Background: The purpose of the study was to evaluate the acute and chronic effect of smoking on left ventricular function in healthy heavy smokers by conventional Doppler flow, tissue Doppler, and two‐dimensional speckle tracking echocardiography (2D‐STE). Methods: Echocardiograms were performed in 42 healthy heavy (>20 cigarettes/day) smokers (age 34 ± 5 years), before (group SM‐1), 15 minutes (SM‐2) and 30 minutes (SM‐3) after starting smoking 2 cigarettes. Nonsmokers (n = 41, age 33 ± 4 years) served as controls. Transmitral flow, isovolumetric relaxation time (IVRT), and myocardial performance index (MPI) were measured.
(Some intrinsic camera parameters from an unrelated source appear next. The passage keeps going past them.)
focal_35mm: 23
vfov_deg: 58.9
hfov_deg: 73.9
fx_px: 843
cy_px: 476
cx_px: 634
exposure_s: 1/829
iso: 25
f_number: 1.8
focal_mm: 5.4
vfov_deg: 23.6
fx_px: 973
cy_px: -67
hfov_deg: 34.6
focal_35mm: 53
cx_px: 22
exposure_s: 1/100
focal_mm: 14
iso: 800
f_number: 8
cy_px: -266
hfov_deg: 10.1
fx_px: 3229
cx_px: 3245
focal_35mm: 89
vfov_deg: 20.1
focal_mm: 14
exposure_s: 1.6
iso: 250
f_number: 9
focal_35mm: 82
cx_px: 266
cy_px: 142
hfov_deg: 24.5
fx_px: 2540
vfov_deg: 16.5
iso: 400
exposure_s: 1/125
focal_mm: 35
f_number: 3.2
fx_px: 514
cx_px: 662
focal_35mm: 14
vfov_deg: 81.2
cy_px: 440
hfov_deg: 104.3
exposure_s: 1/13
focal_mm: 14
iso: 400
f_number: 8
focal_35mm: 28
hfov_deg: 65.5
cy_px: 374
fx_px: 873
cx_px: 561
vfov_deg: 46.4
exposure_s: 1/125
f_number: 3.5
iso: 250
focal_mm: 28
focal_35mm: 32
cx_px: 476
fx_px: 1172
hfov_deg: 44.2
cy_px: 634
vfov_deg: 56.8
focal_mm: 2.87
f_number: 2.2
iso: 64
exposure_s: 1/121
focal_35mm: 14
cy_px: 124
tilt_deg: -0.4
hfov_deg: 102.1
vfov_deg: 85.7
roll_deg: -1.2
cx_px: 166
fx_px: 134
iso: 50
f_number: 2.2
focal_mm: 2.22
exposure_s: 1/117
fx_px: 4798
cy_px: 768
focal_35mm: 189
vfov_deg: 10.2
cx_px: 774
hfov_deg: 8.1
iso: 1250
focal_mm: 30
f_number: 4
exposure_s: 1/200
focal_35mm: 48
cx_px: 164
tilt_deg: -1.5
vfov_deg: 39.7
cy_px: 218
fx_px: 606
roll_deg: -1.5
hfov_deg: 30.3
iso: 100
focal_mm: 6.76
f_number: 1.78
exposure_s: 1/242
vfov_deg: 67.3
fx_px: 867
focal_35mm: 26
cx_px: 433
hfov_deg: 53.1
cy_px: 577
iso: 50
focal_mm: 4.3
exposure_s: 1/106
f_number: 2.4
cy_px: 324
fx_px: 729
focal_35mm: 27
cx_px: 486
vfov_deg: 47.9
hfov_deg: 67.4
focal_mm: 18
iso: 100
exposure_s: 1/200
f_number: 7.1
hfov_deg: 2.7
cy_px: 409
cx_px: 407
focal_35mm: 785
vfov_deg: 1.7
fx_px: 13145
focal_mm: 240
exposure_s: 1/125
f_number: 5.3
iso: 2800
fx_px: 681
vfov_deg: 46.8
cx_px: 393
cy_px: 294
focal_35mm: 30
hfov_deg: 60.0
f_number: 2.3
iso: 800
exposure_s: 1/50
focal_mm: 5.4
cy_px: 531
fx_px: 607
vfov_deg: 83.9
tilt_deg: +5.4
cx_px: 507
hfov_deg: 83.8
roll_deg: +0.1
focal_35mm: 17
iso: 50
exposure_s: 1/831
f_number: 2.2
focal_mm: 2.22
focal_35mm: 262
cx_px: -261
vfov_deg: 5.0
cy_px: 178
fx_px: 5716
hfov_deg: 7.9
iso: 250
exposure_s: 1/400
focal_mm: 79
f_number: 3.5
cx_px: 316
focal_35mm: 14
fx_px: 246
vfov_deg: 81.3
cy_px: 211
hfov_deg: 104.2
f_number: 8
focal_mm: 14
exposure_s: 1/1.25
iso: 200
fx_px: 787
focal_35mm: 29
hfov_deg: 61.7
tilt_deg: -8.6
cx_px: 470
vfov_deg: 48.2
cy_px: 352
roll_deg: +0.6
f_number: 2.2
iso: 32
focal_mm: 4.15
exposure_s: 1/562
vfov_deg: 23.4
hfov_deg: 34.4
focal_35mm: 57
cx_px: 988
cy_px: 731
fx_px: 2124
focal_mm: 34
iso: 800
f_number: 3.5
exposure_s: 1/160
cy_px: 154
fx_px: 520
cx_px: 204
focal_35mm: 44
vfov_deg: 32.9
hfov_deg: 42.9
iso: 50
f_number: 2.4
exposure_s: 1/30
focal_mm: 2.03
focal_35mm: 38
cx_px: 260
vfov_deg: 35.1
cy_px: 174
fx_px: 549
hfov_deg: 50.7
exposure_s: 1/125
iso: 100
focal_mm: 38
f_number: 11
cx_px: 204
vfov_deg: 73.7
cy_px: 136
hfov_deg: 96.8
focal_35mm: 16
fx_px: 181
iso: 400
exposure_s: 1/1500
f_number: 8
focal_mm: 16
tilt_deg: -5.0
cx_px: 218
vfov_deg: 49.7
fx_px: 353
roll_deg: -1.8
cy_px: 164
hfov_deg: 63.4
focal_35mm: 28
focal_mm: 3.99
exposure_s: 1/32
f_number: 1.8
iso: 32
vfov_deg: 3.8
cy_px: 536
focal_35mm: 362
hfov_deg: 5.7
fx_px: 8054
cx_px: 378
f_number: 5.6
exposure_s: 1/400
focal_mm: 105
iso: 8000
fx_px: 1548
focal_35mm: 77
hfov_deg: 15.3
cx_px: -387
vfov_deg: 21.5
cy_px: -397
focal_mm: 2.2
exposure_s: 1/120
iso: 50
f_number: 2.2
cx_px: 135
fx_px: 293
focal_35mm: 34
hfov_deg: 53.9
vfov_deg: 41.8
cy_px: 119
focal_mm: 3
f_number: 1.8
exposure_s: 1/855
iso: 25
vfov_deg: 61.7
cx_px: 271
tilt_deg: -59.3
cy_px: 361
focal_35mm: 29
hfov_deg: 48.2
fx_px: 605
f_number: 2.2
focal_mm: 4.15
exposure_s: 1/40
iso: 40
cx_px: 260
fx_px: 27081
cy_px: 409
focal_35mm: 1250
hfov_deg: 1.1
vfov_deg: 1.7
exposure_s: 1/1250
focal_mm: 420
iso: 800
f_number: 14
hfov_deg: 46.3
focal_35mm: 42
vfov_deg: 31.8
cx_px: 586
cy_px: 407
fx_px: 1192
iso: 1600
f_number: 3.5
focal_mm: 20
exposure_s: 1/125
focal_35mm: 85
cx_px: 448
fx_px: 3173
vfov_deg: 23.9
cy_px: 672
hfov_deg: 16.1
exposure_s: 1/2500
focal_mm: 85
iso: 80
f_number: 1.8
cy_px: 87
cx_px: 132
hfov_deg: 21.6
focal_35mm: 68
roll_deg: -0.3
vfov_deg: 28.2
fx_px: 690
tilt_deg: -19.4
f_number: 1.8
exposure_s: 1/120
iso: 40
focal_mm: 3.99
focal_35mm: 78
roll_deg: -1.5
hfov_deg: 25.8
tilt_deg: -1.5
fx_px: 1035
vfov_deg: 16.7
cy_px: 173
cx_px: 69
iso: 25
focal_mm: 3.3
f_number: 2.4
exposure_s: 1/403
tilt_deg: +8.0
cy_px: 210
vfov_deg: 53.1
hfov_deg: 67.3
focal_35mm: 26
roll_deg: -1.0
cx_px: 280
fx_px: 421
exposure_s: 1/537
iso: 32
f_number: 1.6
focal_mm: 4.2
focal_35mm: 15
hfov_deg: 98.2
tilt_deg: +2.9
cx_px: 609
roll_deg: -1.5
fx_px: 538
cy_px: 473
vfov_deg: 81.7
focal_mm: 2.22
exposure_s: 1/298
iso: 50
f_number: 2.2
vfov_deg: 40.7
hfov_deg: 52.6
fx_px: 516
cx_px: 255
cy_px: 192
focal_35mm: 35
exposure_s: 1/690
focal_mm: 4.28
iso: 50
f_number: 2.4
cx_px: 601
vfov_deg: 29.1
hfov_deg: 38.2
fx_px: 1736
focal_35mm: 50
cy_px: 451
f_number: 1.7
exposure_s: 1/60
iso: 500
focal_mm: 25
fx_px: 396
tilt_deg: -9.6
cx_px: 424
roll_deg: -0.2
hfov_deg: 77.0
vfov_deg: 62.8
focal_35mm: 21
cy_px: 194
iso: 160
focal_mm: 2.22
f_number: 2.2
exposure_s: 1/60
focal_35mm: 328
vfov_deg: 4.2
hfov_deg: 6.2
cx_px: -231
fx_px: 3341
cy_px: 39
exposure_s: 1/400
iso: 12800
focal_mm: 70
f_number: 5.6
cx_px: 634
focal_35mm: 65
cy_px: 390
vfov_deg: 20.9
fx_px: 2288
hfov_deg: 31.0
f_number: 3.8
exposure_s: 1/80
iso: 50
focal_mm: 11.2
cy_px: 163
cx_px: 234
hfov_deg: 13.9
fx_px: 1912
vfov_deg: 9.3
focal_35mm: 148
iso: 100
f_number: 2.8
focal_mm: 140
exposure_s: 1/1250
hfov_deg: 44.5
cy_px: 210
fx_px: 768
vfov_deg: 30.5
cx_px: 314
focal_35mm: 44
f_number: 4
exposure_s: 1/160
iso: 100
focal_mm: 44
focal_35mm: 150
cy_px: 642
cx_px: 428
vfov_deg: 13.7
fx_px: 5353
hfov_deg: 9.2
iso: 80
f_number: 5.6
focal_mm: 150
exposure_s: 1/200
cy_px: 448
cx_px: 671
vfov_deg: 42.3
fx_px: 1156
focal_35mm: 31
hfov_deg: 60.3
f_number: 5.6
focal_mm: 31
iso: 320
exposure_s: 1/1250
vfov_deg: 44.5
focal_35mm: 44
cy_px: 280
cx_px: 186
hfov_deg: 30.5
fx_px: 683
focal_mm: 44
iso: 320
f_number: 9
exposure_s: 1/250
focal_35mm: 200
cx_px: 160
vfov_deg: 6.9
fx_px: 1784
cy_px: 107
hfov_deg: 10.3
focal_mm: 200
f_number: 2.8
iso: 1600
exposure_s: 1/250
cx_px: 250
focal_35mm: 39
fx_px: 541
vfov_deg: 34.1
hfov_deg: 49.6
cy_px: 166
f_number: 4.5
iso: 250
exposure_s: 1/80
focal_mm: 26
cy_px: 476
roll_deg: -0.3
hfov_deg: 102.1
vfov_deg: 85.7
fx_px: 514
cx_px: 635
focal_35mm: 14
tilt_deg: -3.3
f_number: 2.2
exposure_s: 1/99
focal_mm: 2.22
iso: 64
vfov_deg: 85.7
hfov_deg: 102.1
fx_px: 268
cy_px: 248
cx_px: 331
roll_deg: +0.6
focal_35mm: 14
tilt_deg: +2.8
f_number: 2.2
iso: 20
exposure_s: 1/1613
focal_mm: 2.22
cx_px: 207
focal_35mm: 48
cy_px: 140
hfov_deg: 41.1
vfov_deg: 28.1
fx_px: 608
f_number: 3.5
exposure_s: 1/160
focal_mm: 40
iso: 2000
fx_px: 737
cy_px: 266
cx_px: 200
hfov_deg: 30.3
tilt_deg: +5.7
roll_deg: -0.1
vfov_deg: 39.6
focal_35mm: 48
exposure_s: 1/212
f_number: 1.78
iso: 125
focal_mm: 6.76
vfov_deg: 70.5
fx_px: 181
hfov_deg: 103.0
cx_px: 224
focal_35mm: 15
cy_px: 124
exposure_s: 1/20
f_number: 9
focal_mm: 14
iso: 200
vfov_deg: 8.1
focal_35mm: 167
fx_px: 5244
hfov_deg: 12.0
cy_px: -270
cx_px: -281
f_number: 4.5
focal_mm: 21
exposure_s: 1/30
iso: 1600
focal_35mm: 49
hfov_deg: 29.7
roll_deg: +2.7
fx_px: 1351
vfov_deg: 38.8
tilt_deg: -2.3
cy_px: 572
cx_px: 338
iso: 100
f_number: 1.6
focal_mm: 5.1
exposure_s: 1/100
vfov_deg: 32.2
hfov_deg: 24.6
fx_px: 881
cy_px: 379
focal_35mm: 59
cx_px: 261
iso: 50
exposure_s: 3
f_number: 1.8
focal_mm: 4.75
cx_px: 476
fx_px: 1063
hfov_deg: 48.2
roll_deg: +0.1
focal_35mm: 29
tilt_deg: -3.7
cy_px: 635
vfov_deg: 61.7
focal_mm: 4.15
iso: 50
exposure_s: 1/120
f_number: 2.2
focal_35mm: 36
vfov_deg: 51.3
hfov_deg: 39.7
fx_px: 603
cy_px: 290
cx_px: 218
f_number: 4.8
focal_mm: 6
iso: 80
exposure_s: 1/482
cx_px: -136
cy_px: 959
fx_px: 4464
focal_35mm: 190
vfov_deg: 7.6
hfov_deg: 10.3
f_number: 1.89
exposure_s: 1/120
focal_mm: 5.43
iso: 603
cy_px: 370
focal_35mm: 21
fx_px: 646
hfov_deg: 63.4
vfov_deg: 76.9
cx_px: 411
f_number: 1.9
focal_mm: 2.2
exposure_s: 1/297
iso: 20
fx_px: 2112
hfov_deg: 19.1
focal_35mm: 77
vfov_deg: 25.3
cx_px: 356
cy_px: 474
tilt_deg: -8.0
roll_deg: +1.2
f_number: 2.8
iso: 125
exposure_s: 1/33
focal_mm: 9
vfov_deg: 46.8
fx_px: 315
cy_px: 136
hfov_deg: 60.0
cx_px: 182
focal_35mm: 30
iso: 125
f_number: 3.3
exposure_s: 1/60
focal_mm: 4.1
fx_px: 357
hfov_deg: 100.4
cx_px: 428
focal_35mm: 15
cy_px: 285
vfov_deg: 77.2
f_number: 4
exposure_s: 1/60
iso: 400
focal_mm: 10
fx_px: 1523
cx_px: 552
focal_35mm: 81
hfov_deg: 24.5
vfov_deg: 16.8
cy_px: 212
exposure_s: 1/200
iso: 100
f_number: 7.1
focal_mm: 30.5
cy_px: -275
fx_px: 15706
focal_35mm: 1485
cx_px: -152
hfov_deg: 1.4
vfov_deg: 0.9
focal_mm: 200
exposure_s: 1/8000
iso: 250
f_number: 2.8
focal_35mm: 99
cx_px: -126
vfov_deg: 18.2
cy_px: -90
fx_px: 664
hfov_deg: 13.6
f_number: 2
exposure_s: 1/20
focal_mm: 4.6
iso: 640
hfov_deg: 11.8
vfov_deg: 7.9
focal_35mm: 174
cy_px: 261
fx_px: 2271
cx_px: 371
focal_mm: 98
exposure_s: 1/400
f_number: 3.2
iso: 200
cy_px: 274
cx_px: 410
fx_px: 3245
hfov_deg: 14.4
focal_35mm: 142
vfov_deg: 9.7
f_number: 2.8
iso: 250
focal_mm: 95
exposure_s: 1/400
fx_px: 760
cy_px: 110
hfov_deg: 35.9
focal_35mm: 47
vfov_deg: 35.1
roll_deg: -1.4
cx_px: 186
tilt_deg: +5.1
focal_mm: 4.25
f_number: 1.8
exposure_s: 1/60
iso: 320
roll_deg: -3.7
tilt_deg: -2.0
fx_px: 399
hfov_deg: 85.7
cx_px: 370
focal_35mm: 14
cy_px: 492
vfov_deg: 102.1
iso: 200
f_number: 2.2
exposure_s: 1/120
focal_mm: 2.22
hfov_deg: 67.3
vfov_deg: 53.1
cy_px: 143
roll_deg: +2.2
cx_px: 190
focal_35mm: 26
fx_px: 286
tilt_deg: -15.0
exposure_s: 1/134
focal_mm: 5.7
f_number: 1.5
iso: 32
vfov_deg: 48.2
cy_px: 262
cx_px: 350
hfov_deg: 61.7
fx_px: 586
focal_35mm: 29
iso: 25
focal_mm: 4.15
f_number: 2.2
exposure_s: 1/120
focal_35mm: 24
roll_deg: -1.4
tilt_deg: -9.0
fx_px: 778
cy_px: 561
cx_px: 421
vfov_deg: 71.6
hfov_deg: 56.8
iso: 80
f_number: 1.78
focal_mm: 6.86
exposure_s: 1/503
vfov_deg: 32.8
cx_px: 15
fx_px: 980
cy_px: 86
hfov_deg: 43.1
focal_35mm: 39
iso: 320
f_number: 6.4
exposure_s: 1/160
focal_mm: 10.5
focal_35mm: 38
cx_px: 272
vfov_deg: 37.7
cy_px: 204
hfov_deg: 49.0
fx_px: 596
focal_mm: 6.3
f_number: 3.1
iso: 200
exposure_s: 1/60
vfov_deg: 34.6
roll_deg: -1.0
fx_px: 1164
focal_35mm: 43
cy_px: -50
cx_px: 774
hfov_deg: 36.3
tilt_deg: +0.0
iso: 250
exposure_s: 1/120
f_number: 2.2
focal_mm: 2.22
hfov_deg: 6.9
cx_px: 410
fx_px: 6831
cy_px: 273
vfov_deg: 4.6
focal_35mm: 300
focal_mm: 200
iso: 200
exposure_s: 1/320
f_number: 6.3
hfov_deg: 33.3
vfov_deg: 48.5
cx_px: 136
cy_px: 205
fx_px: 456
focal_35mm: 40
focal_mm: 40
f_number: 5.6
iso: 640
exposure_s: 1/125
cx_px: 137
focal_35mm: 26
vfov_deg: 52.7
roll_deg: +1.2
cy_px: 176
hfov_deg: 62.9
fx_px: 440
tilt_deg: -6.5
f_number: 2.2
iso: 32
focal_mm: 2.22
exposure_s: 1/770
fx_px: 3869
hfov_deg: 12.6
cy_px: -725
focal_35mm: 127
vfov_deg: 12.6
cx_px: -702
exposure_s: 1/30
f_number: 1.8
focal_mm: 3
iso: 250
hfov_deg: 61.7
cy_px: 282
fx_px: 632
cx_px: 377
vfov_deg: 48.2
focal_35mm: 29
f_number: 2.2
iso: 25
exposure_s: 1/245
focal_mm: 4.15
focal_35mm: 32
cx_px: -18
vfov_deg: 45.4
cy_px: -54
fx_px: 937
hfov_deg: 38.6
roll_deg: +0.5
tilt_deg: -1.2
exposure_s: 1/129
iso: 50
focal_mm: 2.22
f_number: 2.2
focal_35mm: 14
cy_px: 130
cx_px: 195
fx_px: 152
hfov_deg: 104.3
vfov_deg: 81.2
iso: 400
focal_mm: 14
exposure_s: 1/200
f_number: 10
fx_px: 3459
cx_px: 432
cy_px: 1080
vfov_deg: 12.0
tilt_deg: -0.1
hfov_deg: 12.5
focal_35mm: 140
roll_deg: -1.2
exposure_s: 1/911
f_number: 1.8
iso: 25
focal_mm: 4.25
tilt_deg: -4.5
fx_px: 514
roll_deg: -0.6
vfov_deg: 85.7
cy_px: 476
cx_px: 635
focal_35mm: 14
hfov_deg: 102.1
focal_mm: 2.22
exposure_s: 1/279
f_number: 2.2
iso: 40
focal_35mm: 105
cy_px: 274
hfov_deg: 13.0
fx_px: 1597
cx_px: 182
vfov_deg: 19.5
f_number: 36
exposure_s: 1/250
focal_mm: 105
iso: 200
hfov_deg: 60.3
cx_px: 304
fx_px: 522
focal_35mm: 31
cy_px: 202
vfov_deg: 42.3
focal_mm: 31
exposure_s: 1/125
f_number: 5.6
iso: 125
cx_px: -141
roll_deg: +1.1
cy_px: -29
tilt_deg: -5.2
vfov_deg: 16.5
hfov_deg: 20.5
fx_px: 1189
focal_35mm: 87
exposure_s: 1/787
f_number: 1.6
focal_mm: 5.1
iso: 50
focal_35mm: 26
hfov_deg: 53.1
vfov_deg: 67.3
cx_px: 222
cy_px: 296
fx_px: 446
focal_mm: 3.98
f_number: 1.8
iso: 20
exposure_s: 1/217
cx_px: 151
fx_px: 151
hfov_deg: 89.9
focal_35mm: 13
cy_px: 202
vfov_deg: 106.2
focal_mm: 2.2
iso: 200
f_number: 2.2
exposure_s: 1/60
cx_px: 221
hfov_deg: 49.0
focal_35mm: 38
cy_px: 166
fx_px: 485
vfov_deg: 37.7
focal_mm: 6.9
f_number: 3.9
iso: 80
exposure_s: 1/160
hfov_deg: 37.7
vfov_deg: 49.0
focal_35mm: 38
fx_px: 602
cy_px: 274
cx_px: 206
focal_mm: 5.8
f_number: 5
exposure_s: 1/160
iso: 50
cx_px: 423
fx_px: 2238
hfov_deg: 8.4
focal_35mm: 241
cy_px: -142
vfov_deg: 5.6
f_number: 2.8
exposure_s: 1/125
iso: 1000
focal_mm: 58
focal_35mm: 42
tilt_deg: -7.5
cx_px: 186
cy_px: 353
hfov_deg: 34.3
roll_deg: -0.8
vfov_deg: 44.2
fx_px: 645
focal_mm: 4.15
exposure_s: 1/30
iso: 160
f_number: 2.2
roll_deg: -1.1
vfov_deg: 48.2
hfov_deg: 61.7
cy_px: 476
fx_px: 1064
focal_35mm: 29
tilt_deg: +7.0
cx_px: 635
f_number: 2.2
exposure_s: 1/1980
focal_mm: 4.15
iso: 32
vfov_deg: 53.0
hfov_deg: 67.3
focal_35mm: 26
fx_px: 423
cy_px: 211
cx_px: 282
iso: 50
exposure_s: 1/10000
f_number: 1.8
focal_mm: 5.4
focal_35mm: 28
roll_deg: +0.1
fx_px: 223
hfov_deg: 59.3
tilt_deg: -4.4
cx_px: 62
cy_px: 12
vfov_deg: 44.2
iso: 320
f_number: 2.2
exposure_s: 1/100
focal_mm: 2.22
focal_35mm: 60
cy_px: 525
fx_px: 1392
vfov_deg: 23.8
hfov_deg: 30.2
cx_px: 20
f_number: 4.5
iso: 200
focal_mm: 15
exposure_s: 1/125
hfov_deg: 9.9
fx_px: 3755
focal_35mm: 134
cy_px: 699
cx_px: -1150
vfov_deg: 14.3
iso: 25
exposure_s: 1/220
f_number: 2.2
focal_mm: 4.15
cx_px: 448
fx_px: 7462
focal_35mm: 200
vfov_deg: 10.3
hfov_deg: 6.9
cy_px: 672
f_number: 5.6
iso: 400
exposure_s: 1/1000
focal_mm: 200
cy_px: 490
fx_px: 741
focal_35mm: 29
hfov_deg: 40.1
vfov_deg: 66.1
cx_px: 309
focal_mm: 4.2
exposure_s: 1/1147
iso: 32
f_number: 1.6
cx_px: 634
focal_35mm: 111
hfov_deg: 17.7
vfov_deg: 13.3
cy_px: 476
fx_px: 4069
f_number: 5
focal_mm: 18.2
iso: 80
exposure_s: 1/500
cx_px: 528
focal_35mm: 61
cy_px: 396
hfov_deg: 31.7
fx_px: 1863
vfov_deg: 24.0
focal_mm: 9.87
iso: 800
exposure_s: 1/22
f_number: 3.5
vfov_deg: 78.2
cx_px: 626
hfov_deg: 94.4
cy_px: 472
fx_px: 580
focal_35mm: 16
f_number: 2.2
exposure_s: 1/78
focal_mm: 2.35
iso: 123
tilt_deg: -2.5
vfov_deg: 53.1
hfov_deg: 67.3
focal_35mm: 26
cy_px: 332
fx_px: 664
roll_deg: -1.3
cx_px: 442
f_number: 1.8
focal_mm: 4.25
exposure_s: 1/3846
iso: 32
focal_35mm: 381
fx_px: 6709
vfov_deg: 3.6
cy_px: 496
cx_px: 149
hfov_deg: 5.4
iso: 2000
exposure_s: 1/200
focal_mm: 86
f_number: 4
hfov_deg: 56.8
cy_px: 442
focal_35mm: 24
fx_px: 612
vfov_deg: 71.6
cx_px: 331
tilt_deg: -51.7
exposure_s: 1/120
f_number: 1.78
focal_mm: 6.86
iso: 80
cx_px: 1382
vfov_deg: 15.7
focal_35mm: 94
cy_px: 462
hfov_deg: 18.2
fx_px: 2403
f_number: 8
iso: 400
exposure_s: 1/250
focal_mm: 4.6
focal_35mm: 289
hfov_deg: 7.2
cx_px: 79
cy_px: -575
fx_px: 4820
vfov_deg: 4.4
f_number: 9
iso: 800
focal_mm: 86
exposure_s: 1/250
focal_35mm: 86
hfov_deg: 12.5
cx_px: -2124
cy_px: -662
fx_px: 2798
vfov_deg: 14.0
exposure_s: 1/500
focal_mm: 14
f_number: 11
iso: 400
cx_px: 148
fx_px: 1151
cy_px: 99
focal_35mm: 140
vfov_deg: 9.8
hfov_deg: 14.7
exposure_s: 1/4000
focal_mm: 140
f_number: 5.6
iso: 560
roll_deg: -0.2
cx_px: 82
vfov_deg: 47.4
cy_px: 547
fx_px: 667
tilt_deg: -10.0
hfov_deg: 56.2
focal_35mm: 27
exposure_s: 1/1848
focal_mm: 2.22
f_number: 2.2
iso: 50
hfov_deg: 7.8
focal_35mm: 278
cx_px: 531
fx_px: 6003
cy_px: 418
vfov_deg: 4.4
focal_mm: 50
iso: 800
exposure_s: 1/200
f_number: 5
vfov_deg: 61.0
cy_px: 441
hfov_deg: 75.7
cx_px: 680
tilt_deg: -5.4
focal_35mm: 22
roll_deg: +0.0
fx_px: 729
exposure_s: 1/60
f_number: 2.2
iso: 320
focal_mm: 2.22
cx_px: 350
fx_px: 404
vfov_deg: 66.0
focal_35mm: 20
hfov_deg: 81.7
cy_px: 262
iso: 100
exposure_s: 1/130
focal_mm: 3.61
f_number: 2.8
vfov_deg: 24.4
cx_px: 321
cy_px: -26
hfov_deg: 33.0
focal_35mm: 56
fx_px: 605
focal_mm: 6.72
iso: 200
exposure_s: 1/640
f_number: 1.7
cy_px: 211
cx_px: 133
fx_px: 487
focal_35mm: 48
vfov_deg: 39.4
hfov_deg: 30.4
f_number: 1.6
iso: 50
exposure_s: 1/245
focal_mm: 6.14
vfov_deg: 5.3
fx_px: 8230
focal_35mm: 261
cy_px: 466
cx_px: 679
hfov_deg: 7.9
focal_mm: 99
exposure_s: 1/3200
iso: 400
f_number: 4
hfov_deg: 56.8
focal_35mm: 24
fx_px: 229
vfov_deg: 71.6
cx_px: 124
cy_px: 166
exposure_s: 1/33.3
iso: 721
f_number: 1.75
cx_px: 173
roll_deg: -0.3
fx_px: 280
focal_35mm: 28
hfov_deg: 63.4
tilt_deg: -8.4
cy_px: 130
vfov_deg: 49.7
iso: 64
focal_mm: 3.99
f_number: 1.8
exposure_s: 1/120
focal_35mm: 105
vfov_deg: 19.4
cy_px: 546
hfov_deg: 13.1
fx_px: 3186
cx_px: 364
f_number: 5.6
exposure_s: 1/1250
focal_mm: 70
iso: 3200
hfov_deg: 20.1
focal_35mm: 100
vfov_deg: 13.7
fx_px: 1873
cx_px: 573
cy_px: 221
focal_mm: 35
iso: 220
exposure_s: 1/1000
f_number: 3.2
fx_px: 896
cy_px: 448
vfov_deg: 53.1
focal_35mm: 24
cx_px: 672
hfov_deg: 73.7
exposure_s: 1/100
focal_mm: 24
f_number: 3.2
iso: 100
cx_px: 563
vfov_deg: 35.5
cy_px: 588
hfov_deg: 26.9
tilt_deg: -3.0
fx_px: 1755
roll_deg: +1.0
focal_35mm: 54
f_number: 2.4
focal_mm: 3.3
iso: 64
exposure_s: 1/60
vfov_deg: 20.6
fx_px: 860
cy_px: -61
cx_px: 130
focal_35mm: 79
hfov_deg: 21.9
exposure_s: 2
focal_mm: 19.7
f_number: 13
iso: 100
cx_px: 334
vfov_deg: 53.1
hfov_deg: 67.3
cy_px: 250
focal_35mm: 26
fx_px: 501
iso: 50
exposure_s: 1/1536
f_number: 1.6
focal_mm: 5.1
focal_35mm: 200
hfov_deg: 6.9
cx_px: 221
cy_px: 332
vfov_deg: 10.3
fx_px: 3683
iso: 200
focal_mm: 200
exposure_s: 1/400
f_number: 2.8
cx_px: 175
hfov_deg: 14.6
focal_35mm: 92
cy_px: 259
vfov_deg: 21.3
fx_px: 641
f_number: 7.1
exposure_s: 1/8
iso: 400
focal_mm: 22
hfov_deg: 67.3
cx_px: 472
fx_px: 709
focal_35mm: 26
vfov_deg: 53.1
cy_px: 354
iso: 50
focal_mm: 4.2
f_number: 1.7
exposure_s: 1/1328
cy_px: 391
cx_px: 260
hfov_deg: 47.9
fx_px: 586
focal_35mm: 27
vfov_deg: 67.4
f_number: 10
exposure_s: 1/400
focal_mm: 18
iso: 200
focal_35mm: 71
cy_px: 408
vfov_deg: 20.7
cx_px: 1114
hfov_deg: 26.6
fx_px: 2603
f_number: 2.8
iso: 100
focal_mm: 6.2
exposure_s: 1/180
Tissue velocity measurements were averaged from lateral and septal mitral annulus. Longitudinal strain (GS), systolic (SRs), early diastolic (SRe), late diastolic (SRa), and isovolumetric relaxation (SRivr) strain rate were measured. The percent change in strain from end‐systole to the first one‐third of diastole (SI‐DI = [(GS ? strain at one‐third diastole)/GS] × 100) was also measured. Results: IVRT and MPI were increased and early diastolic mitral annular velocity was decreased in SM‐2; they returned to baseline in SM‐3. There was no difference in GS and SRs. SRe and SRivr were reduced in SM‐1 (P < 0.05), and remained significantly reduced in SM‐2 and SM‐3. SI‐DI was lower in SM‐1 (P = 0.011) and was further reduced in SM‐2 and SM‐3 (P < 0.001). Conclusion: Acute and chronic smoking inhalation has adverse effects on myocardial function in healthy heavy smokers. 2D‐STE is able to detect both baseline differences and late acute effects of smoking.